= Beginning of Section =

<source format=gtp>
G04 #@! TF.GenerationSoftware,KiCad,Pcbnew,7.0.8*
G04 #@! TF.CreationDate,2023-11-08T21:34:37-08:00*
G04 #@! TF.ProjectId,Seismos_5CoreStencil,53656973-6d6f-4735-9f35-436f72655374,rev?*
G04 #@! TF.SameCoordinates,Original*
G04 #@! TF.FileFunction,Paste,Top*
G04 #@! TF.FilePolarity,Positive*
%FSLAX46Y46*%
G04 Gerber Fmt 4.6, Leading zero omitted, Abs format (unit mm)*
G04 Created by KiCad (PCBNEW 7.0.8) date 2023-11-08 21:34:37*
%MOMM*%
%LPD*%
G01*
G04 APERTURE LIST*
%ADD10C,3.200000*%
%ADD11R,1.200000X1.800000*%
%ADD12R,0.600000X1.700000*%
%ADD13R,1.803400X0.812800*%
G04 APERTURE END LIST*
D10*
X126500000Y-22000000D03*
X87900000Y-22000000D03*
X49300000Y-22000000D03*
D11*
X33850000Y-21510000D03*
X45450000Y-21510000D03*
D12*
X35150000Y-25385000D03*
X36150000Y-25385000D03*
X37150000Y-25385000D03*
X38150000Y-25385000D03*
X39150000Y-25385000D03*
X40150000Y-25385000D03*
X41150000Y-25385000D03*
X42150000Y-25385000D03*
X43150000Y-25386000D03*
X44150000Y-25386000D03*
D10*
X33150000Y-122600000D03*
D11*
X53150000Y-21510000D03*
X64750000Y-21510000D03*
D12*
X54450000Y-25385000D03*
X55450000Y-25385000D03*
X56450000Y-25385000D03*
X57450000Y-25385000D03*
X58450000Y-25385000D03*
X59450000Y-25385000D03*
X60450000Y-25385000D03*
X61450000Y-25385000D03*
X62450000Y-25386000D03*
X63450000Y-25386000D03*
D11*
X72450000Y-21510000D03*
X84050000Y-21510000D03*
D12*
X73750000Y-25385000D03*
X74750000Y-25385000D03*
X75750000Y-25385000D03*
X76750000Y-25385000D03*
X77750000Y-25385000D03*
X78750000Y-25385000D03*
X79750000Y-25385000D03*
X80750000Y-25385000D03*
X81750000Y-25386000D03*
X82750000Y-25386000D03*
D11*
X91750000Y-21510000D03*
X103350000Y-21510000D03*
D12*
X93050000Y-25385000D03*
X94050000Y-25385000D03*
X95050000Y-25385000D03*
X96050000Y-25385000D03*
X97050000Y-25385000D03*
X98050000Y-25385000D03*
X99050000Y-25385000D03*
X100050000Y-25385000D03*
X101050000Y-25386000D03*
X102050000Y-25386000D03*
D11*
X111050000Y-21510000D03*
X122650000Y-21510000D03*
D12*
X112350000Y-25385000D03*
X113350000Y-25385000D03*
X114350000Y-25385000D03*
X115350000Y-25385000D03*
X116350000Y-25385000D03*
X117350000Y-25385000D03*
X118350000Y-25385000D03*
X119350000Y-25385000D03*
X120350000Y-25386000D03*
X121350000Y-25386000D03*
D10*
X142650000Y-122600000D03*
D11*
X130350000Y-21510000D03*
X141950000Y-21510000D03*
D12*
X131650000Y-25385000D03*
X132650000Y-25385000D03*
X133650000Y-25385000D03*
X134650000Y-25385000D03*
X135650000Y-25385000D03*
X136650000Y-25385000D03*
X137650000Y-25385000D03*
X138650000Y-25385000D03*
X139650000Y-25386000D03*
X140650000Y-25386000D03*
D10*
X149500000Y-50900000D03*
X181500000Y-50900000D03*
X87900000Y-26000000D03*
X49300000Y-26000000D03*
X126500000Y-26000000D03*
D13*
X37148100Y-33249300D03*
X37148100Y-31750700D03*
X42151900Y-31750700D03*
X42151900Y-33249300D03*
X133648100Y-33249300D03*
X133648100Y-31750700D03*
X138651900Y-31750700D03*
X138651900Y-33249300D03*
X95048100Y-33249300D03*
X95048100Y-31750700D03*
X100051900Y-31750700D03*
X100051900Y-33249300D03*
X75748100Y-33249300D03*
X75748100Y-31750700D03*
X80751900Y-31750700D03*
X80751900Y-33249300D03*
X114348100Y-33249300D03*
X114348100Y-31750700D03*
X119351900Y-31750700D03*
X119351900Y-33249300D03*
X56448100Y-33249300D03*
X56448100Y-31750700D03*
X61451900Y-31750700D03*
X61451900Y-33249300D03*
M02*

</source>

= End of Section =
= Beginning of Section =

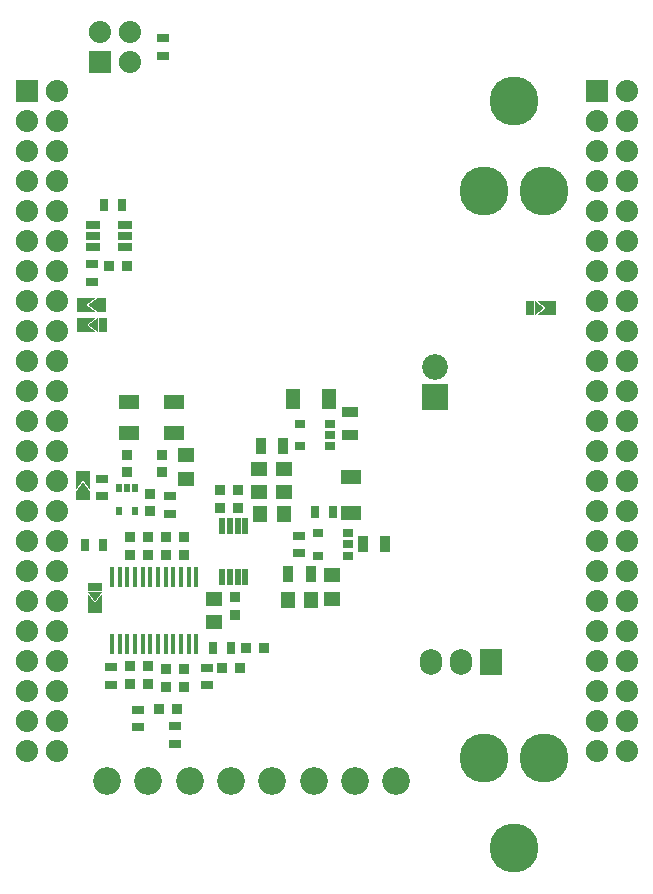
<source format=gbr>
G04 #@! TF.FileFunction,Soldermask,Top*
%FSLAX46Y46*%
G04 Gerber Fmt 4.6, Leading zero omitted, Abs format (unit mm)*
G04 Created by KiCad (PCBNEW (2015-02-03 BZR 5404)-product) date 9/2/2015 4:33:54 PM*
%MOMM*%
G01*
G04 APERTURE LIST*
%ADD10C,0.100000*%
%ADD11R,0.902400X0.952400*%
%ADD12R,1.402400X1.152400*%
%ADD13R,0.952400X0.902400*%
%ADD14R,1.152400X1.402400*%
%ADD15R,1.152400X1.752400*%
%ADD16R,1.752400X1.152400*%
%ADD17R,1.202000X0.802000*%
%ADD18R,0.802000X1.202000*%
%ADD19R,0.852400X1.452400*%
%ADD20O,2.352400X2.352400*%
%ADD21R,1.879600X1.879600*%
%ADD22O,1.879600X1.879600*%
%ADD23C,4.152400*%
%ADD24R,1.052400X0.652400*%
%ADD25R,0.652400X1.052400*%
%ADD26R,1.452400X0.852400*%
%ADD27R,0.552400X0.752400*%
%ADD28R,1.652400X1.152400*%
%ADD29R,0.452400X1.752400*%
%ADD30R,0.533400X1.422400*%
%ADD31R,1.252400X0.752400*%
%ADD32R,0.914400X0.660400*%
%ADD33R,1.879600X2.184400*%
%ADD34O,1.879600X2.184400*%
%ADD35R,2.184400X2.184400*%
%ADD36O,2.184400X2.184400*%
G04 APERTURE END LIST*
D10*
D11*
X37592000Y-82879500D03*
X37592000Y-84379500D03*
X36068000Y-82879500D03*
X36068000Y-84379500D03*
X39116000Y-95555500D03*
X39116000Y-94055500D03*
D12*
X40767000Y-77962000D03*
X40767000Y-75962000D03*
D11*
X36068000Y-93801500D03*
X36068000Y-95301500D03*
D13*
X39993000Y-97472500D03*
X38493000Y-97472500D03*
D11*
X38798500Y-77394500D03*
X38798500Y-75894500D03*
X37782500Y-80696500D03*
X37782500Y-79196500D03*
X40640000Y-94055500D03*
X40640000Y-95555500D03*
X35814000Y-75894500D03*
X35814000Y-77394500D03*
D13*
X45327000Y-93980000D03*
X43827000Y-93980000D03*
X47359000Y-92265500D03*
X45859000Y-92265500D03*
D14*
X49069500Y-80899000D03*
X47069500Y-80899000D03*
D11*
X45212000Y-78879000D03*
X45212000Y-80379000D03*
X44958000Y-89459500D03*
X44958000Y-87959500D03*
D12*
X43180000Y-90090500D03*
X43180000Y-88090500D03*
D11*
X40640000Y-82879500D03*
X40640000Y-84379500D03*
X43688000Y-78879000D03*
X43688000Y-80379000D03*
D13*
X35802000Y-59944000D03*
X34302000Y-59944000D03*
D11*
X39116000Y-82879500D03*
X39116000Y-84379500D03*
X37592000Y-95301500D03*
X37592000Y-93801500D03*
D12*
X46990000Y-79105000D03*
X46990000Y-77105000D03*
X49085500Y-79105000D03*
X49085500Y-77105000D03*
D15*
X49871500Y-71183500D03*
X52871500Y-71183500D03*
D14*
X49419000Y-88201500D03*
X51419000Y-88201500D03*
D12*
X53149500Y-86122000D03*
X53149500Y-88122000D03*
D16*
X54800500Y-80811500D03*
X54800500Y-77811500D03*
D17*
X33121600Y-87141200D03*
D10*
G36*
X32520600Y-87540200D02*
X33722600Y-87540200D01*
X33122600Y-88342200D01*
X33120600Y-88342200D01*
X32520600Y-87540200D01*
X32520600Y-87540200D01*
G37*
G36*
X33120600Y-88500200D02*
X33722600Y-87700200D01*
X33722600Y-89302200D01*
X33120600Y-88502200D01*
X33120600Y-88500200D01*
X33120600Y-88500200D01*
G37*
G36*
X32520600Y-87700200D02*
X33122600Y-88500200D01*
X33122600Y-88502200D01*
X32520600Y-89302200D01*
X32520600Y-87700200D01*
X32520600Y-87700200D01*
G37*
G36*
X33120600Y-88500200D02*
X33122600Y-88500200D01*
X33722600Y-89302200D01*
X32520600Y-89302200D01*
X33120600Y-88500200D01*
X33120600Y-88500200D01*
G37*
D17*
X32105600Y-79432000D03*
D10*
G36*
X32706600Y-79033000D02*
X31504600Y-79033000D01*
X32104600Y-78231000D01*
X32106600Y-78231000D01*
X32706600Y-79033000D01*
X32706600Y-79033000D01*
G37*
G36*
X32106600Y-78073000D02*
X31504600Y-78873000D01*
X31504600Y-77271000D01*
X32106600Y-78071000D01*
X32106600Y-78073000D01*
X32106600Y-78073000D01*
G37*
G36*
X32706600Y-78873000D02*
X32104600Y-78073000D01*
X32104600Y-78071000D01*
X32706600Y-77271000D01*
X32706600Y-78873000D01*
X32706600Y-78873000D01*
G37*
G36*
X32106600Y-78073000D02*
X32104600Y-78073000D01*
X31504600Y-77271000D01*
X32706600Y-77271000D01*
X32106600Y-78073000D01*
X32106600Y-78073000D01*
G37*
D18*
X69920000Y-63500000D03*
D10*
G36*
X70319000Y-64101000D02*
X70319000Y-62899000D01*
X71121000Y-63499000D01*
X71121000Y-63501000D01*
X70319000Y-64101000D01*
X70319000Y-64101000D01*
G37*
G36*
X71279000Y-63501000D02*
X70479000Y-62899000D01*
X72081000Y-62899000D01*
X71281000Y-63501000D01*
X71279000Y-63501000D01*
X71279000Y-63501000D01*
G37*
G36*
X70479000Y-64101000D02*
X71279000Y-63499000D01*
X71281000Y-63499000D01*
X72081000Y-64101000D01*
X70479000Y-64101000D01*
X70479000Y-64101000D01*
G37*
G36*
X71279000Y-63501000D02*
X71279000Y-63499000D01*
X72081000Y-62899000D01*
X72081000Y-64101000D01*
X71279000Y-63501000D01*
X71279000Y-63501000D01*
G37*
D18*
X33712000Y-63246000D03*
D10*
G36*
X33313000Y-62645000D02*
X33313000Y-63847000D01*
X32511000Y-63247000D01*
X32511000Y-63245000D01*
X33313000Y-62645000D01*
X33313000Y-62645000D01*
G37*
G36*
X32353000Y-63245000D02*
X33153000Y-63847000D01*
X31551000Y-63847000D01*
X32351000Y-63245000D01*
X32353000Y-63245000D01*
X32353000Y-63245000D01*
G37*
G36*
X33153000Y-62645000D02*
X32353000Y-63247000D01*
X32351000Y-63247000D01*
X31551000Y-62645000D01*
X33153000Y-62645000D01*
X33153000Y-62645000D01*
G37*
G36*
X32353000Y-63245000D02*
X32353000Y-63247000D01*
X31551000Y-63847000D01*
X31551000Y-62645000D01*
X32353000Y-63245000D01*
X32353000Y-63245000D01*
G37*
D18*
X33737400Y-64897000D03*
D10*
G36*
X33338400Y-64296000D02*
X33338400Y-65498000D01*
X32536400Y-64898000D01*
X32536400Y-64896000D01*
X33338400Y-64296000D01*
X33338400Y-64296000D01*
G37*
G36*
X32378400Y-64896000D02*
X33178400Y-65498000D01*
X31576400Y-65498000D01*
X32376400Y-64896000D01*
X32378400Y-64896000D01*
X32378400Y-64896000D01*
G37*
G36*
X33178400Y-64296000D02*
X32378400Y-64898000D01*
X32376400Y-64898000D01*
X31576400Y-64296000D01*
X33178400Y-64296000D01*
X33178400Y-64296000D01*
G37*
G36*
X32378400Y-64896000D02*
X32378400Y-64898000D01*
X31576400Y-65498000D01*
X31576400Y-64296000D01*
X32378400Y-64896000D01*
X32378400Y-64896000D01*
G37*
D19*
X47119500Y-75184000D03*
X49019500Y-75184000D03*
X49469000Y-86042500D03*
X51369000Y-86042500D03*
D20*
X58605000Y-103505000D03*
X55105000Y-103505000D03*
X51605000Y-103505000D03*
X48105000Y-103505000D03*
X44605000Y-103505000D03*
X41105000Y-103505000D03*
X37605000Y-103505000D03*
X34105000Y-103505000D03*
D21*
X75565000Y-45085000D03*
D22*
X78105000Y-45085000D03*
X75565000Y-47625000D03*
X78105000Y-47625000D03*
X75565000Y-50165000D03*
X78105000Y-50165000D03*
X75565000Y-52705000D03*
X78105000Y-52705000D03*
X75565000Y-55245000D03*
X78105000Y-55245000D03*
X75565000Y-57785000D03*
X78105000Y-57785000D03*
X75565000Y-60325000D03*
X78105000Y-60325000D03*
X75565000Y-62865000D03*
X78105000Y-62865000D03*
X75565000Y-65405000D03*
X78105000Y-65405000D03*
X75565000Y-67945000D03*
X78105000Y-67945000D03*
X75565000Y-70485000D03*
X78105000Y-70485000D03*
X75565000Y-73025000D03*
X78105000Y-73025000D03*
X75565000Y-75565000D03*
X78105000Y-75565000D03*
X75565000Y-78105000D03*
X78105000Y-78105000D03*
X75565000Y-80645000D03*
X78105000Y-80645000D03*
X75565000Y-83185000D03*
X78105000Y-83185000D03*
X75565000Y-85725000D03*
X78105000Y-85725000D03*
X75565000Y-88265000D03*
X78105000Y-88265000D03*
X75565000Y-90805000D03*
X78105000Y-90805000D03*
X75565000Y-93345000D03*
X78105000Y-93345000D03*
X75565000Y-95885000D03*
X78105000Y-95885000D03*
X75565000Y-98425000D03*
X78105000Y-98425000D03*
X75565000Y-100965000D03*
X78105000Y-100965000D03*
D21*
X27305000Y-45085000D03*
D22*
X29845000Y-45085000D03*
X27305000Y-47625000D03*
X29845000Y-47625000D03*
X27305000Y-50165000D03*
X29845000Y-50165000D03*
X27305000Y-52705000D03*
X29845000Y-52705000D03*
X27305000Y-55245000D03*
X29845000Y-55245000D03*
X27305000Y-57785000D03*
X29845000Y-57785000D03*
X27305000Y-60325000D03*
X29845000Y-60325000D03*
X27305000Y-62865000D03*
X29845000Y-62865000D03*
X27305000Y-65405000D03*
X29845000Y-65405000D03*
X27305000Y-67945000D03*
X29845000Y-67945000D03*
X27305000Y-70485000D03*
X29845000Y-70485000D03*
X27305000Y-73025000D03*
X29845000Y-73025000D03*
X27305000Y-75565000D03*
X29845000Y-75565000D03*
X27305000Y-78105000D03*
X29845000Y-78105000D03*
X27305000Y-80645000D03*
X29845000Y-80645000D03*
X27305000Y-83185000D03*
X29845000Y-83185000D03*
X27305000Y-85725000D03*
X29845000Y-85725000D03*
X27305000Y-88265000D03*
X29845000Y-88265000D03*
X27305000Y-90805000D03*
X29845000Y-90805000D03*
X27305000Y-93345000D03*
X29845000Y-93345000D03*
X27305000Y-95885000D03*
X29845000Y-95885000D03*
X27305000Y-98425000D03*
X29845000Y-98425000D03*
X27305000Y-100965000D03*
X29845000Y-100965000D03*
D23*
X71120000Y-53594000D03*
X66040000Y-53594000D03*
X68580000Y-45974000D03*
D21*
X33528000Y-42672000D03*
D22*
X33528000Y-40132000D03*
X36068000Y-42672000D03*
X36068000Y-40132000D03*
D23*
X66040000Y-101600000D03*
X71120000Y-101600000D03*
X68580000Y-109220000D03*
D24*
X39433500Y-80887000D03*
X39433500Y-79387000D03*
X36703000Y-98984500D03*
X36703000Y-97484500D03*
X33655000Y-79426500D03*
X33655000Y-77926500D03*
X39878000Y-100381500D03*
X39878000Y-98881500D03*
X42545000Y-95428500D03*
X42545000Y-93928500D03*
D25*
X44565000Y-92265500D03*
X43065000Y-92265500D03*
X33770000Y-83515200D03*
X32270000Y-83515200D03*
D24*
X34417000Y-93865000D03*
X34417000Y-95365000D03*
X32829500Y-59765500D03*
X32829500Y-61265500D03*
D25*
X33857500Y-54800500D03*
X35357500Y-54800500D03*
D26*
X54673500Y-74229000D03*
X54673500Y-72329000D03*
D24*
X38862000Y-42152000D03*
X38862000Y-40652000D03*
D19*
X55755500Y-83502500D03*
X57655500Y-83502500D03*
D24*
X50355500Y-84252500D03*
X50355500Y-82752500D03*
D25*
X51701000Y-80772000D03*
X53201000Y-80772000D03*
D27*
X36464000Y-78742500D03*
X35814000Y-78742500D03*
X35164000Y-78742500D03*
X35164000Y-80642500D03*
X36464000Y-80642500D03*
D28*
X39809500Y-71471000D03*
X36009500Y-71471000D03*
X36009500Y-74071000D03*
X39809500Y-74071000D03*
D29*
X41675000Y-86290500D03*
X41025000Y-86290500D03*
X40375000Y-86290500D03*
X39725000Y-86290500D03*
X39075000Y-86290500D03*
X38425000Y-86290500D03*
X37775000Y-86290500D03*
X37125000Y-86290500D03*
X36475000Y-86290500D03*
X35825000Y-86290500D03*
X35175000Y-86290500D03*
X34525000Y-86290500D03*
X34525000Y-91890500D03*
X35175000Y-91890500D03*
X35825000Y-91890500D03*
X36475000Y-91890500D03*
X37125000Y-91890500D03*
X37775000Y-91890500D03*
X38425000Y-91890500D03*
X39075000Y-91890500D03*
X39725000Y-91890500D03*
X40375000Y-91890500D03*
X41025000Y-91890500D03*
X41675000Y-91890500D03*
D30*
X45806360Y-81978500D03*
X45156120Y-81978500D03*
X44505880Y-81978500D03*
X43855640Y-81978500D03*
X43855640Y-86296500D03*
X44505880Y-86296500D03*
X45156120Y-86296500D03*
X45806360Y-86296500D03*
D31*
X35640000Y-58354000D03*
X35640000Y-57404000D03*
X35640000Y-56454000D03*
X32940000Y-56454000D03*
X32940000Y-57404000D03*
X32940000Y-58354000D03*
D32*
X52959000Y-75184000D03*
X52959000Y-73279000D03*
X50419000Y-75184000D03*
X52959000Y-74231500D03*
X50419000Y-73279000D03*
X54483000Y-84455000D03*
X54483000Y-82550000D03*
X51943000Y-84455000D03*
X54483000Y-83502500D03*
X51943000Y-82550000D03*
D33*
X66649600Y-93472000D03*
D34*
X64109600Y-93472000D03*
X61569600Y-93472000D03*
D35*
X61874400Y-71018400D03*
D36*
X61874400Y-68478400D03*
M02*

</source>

= End of Section =

Nothing but a number is wanted here: how many lines of the material contain the string "FileFunction".

2